-- Activity list --
a: According to the Team Apache article, who bought Simis back from Eidos?
b: Pick up the article on the Team Apache helicopter simulator after its last sentence and carry it forward.
::: Extract provided :::
Team Apache is an attack helicopter flight simulator developed by Simis and published by Mindscape Group. Team Aapche's emphasis is commanding a group of six AH-64 Apache crews of the US Army in battles against the Communist FARC insurgents in Colombia and the Russian military in Latvia.

Team Apache was initially developed by Simis under Eidos Interactive. When Simis lead developers, Jonathan Newth and Ian Baverstock bought the company back from Eidos, they became an independent development team once more. Mindscape later purchased the publishing rights of the game.

Gameplay 

Team Apache focuses more on the gameplay aspects of command, tactics and battlefield realism, rather than the realism of flight and weapons systems modelling. The player manages the unit's morale, supply and maintenance, and the tactical planning that takes place before the mission. The geopolitical causes of Team Apaches wars are relayed in both the game's manual and the "daily" newspaper, with a focus on being realistic. Detailed military-style SITREPs create a picture of the tactical situation, and ground forces can be seen in the game fighting each other throughout the theatre using fairly realistic deployments and movements.

Team Apache contains various modes of play, including a multiplayer mode and a mission building application.

Plot 

In Team Apache, the player commands six AH-64 Apache crews of the US Army in battles against the Communist FARC insurgents in Colombia and the Russian military in Latvia. The storyline is developed through FMV sequences, in-mission briefings and newspaper articles.
::: Data extract :::
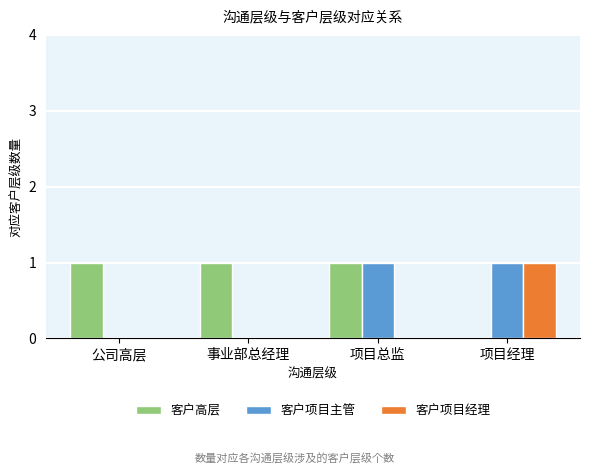

How many categories are shown in the chart?

4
:::
-- List of answers --
a: Jonathan Newth and Ian Baverstock, the lead developers of Simis.

b:
Colombian Campaign 

In 1998, the Fuerzas Armadas Revolucionarias de Colombia–Ejército del Pueblo or FARC-EP (Spanish for "Revolutionary Armed Forces of Colombia–People's Army") has staged a large-scale guerrilla offensive against the government of Colombia. In its wake comes a wave of kidnappings and assassinations of high-ranking officials and their families. The corrupt and inefficient military of Colombia and police cannot hold their own against the insurgents, and need help from the United States. The United States needs to safeguard Colombia's oil industry and eliminate FARC's illegal cocaine industry.

Latvian Campaign

See also 

 Comanche  series of war simulation games

References

External links 
 Combatsim.com Team Apache interview A site dedicated to combat simulations, with an interview with Bryan Walker, the original concept developer for Team Apache.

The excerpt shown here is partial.